● Aim of the task: Could you copy every line of the data that contains the word "Неважно"?

-------- Records --------

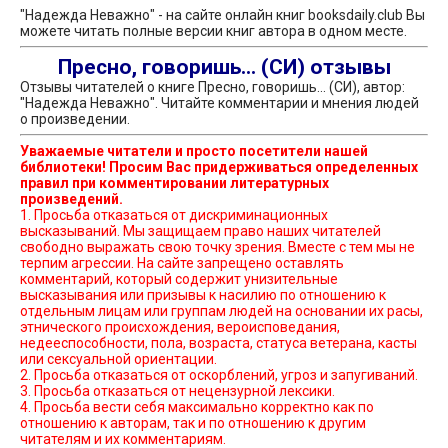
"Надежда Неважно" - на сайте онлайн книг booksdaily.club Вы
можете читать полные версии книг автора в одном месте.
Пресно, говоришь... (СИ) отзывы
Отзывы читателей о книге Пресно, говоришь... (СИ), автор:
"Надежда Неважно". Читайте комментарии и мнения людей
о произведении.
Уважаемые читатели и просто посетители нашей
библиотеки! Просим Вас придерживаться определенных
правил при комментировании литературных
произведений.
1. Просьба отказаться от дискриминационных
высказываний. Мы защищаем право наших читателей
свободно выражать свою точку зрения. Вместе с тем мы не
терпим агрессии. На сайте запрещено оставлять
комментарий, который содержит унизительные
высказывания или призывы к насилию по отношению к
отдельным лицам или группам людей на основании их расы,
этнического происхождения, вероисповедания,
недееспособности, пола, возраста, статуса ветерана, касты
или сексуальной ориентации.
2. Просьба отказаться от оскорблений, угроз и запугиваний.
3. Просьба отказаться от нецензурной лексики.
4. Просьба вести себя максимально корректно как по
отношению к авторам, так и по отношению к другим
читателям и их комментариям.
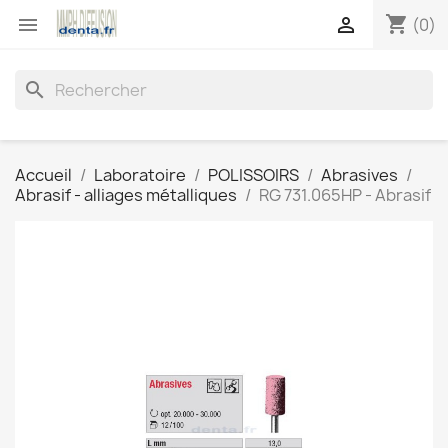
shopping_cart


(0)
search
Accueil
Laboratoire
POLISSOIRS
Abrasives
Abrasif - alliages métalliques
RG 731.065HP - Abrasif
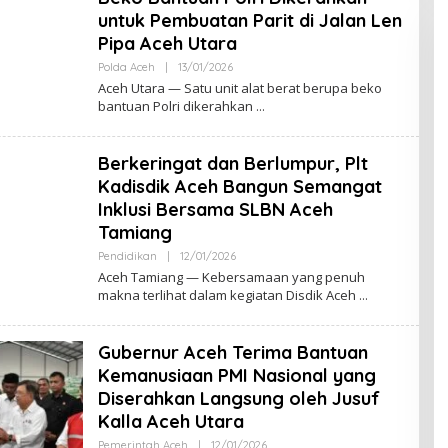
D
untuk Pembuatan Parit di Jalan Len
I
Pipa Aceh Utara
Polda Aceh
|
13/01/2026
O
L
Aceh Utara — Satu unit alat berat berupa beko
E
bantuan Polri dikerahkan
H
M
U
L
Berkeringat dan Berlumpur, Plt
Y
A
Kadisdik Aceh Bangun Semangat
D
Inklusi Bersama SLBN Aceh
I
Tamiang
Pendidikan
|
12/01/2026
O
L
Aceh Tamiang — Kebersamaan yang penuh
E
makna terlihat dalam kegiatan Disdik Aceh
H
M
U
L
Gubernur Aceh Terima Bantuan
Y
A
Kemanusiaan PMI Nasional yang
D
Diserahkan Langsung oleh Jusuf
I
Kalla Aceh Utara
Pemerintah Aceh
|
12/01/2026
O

--------

● Problem solution:
"Надежда Неважно" - на сайте онлайн книг booksdaily.club Вы
"Надежда Неважно". Читайте комментарии и мнения людей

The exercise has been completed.